One of West’s most intriguing insights—echoing those of fellow historian Daniel Walker Howe—is that America expanded so readily and effectively, in large part, because it could communicate with and connect to its extremes.

Or, consider the void created by the sheer chaos of expansion and the lack of any meaningful authority. “As 1848 opened, nearly half of the United States had no formal government. California and Mexico were under temporary military rule, and the Oregon Country had an informal provisional government, but most of what the nation had acquired in 1846–48, plus all of the Louisiana Purchase north of the Missouri Compromise line, save Missouri, Iowa, and Minnesota, was beyond Washington’s effective authority.” 

Whatever the Thirteenth Amendment proclaimed at the end of the Civil War, forms of slavery still abounded in the Hispanic Southwest. “No one can know the extent of unfree labor in New Mexico by the 1860s, but a judge reported that the few thousand Americans were vastly outnumbered by ‘forty-four thousand peons.’ As for Indians living in forced servitude, New Mexico’s chief justice, testifying on Independence Day 1865, estimated between 1,500 and 3,000.” 

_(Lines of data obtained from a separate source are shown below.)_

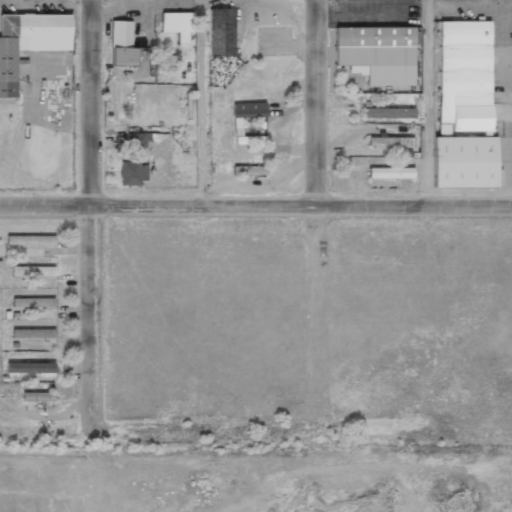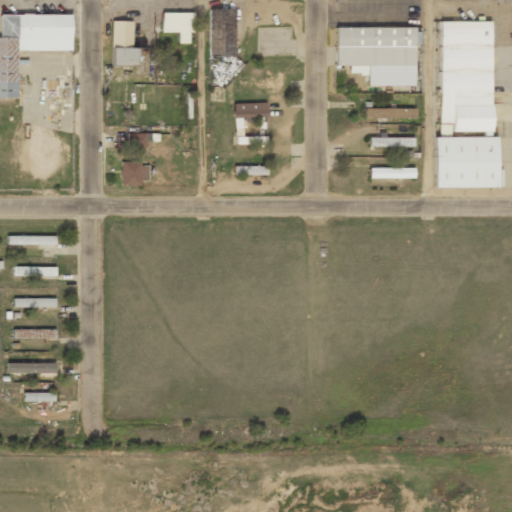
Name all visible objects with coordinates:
building: (176, 25)
building: (28, 41)
building: (121, 44)
building: (377, 53)
road: (201, 102)
road: (425, 103)
building: (464, 108)
building: (248, 109)
building: (388, 113)
building: (237, 126)
building: (136, 140)
building: (250, 140)
building: (389, 141)
building: (249, 170)
building: (390, 172)
building: (133, 173)
road: (255, 205)
road: (89, 218)
road: (316, 229)
building: (30, 239)
building: (33, 271)
building: (32, 302)
building: (33, 333)
building: (45, 365)
building: (37, 396)
road: (255, 453)
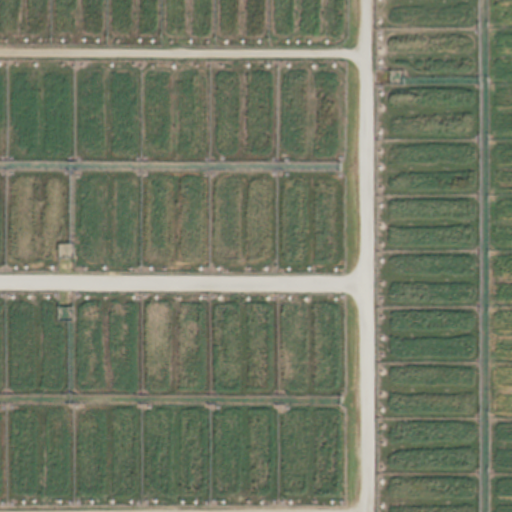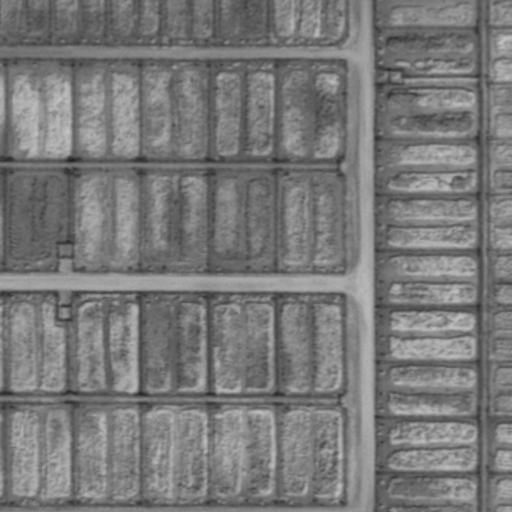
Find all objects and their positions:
crop: (256, 256)
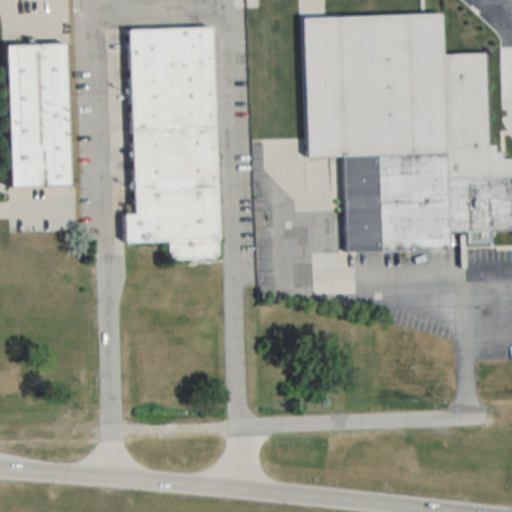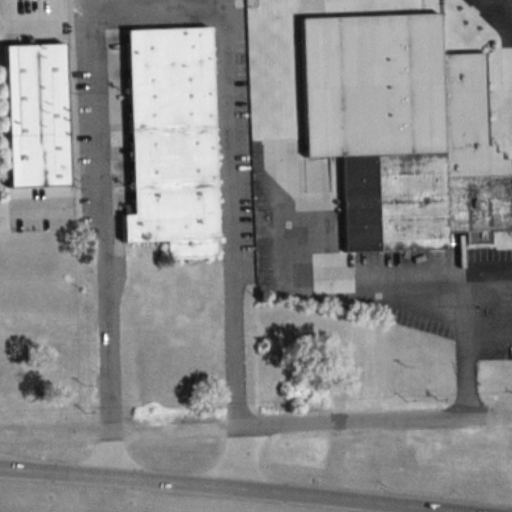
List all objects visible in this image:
road: (162, 6)
building: (36, 114)
building: (172, 141)
building: (419, 203)
road: (29, 209)
road: (464, 289)
road: (320, 424)
road: (222, 488)
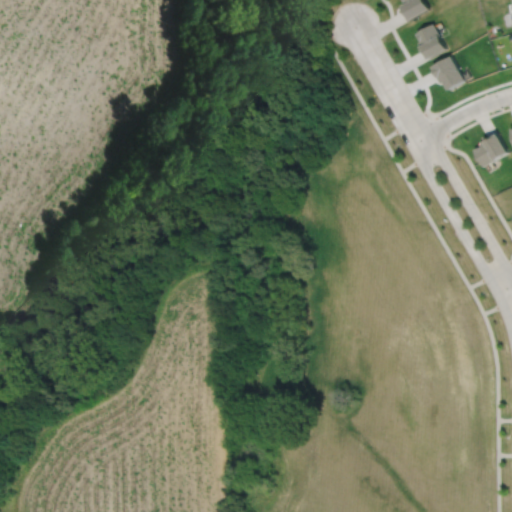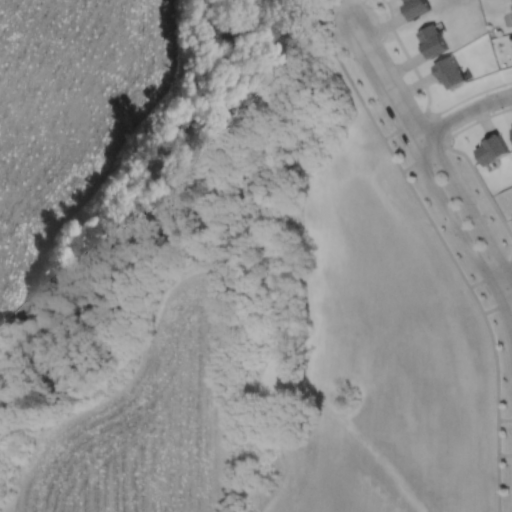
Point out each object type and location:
street lamp: (373, 7)
building: (414, 8)
building: (415, 8)
building: (432, 40)
building: (432, 41)
road: (408, 58)
building: (450, 72)
building: (451, 72)
road: (386, 81)
street lamp: (504, 86)
road: (471, 95)
road: (464, 113)
road: (478, 119)
crop: (73, 124)
road: (405, 124)
road: (441, 126)
street lamp: (405, 146)
building: (492, 149)
building: (491, 150)
road: (424, 157)
road: (482, 193)
street lamp: (476, 203)
road: (469, 205)
road: (463, 234)
road: (453, 259)
road: (490, 274)
road: (504, 287)
street lamp: (490, 294)
road: (497, 306)
crop: (141, 420)
road: (505, 420)
road: (505, 454)
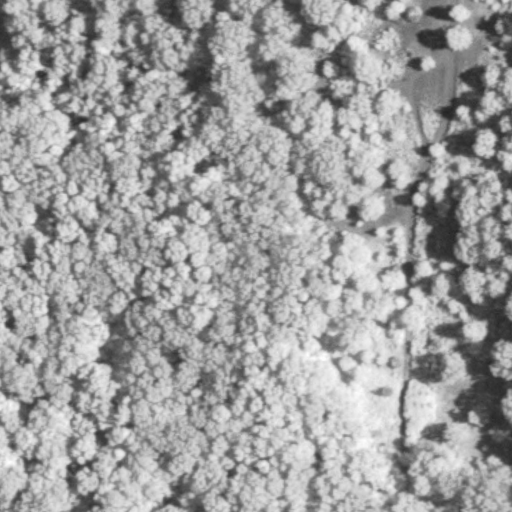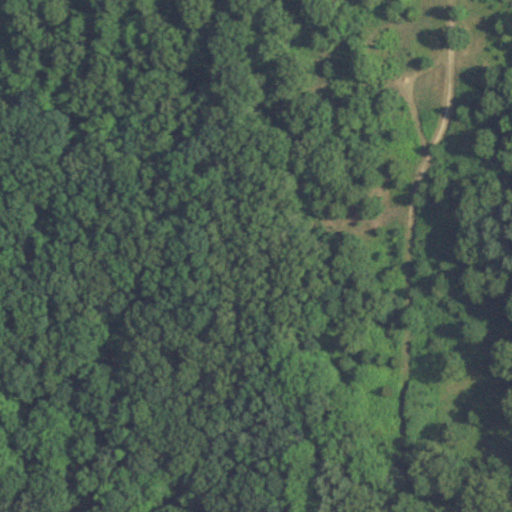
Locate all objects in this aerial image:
road: (400, 252)
park: (361, 255)
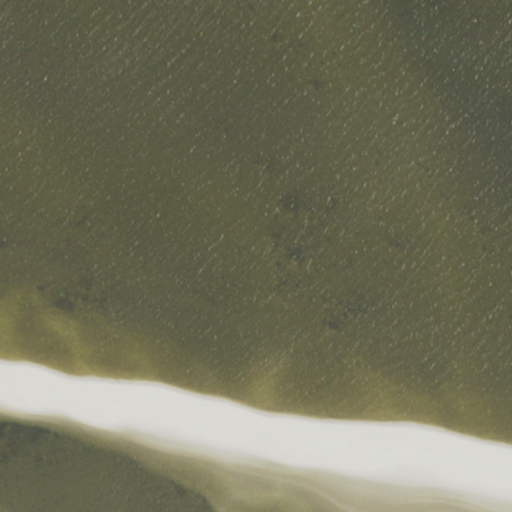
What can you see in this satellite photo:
building: (295, 442)
pier: (280, 474)
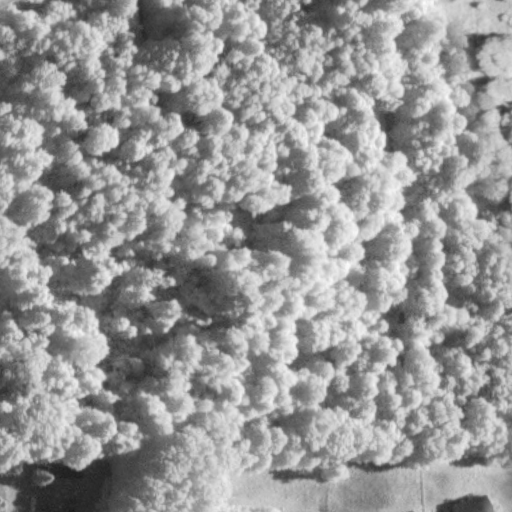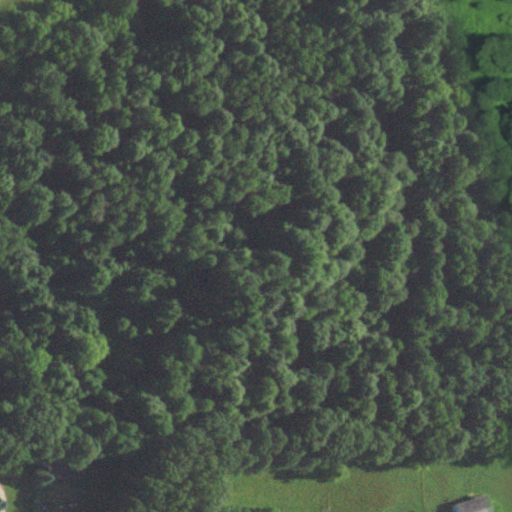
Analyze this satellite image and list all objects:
crop: (6, 4)
building: (53, 472)
building: (465, 507)
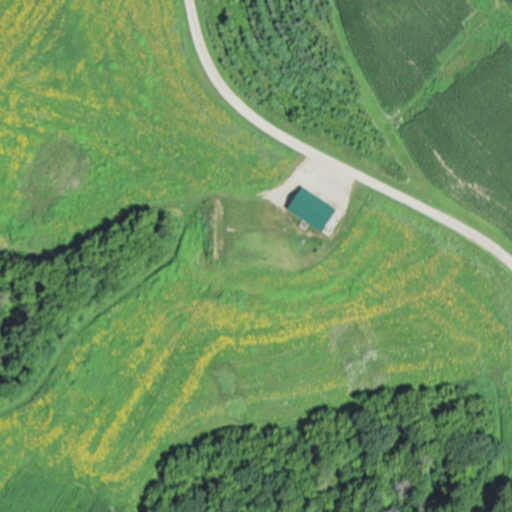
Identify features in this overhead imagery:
road: (321, 157)
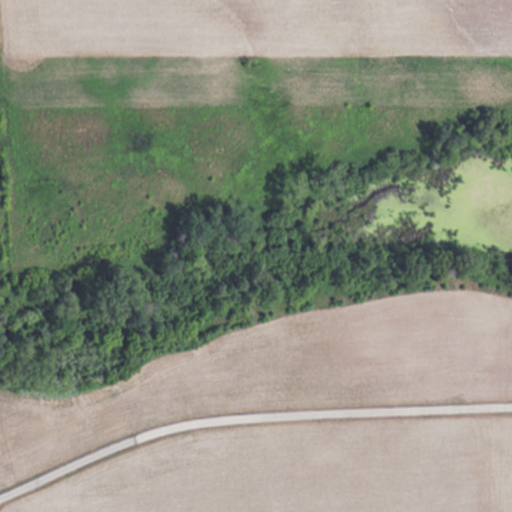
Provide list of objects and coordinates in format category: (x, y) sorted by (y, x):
road: (248, 415)
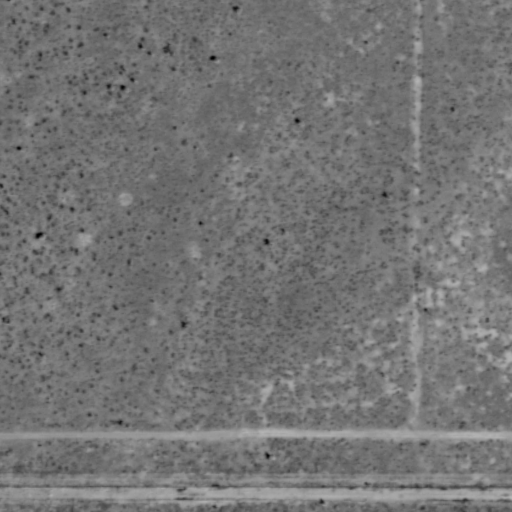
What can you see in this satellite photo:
road: (255, 435)
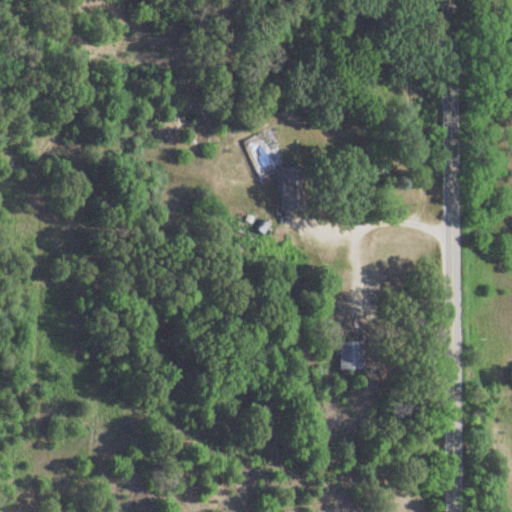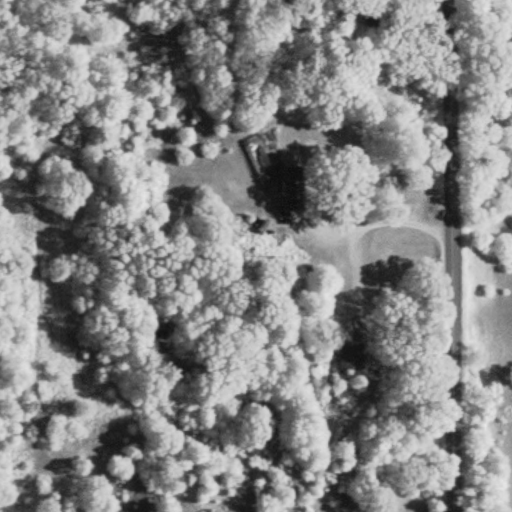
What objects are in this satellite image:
building: (369, 21)
building: (289, 190)
road: (374, 217)
road: (449, 255)
building: (346, 356)
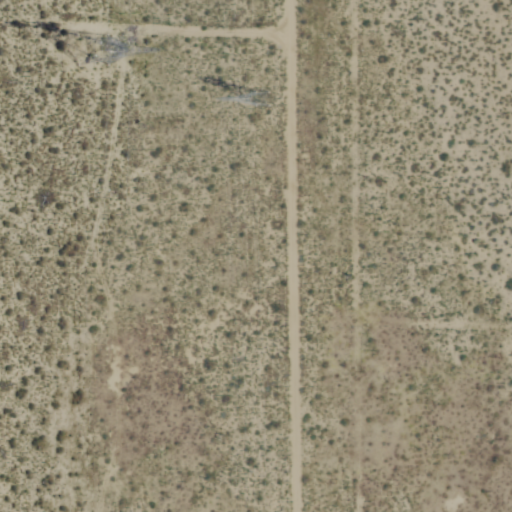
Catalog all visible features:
power tower: (84, 44)
power tower: (278, 104)
road: (354, 255)
road: (433, 323)
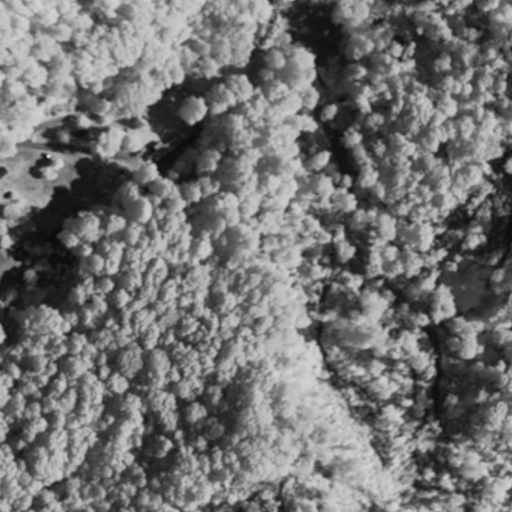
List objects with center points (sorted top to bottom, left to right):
road: (153, 96)
building: (167, 146)
road: (68, 147)
building: (2, 172)
building: (7, 262)
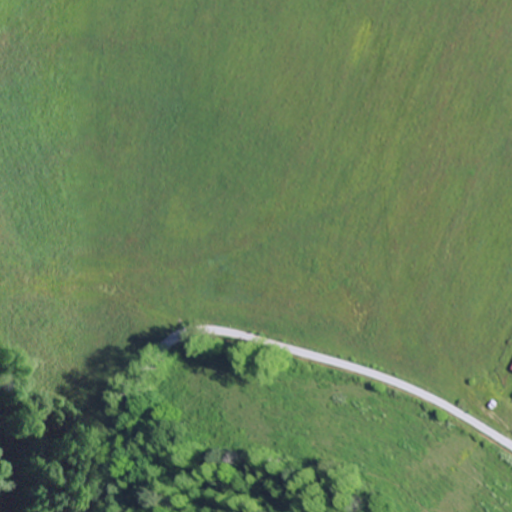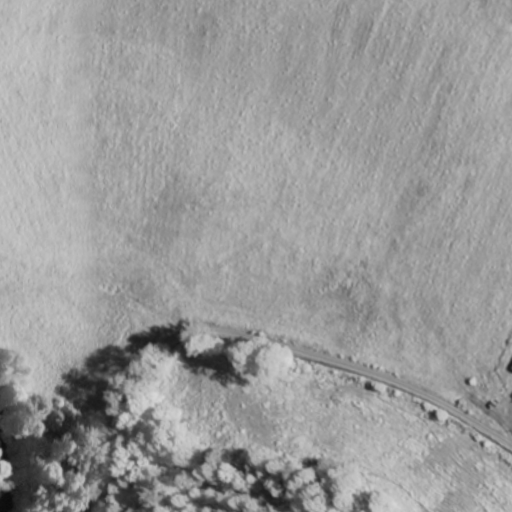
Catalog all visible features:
road: (255, 341)
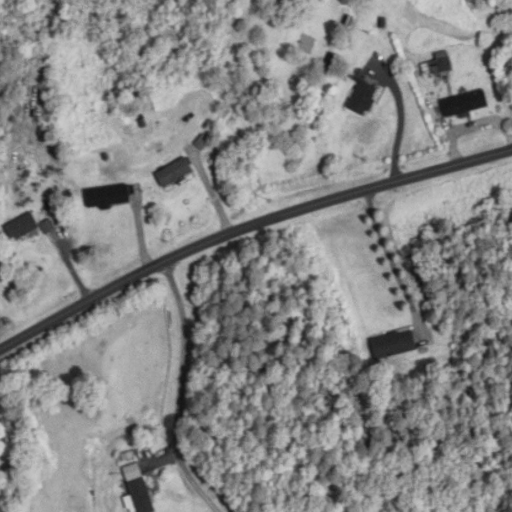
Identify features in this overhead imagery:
building: (439, 66)
building: (363, 99)
building: (465, 105)
building: (174, 173)
building: (108, 197)
building: (22, 228)
road: (247, 229)
road: (389, 257)
building: (394, 345)
road: (180, 390)
building: (138, 490)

One of West’s most intriguing insights—echoing those of fellow historian Daniel Walker Howe—is that America expanded so readily and effectively, in large part, because it could communicate with and connect to its extremes. Technology, in essence, conquered time and space. “The nation’s 4,377 miles of railroads in 1844 multiplied seven times by the Civil War, and at the end of 1877 it was nearly 100,000 miles.” What, then, did this have to do with slavery? Arguments for and against slavery also extended to the farthest reaches of the frontier, with frontiersmen overwhelmingly embracing free labor rather than slave labor.

From any perspective, America’s conquest was outmatched and somewhat beyond imagination. “From the founding of Jamestown in 1607 until 1870, roughly 407 million acres were settled, and of that, 189 million were brought under cultivation,” West explains. “Between 1870 and 1900, 430 million acres were settled and 225 million acres improved. More land was converted to farms during the thirty years when Americans were shifting away from agriculture than during the previous 263 years of full-tilt agricultural absorption.” 

Yet, it wasn’t just land conquered, but land remade and, to use the terms of the time, “improved.” After all, “between 1866 and 1880, the nation’s output of wheat tripled and that of corn more than doubled.” 

This radically changed the environment, leading to a form of American exceptionalism, whether for the good or the bad. “The best estimates today put the population of the plains bison at its height, around the time of [Stephen] Long’s expedition, at about twenty-eight million. A close count in 1889 found 1,091, a decline of 99.999965 percent.”

Again, though, just as American Indian and bison populations declined, American capitalism flourished. “The San Francisco Mining and Stock Exchange opened in 1862, with a few members buying seats for fifty dollars each. Within a year 1,300, mostly mining concerns, were trading there.”

If I had one complaint against Elliott West, it’s simply that he avoids labeling Progressives as Progressives. Rather, he refers to them as nationalists who embraced science, racism, and the laboratory. To me, there is no better definition of a nineteenth- or early twentieth-century Progressive—a nationalist who embraces science, racism, and the laboratory. 

At one point in the book, he notes that environmental heroes such as John Wesley Powell and his numerous allies argued that Indians “would have to be set apart in places akin to social laboratories and workshops where benevolent directors would conduct them up a ramp of progress through those ‘ethical periods.’” For Progressives (my label) like Powell, reservations would serve as laboratories. After all, “they assumed the cultures they studied were, and should be, doomed.” 

West even admits, that these people were involved in a “collective act of breathtaking arrogance.” 
A book this massive deserves a massive review. Whatever its faults, they must be set alongside its many and overwhelming virtues. Indeed, Continental Reckoning: The American West in the Age of Expansion, is a model book. Buy it, nurture it, cherish it. Such histories appear only infrequently in our impatient age.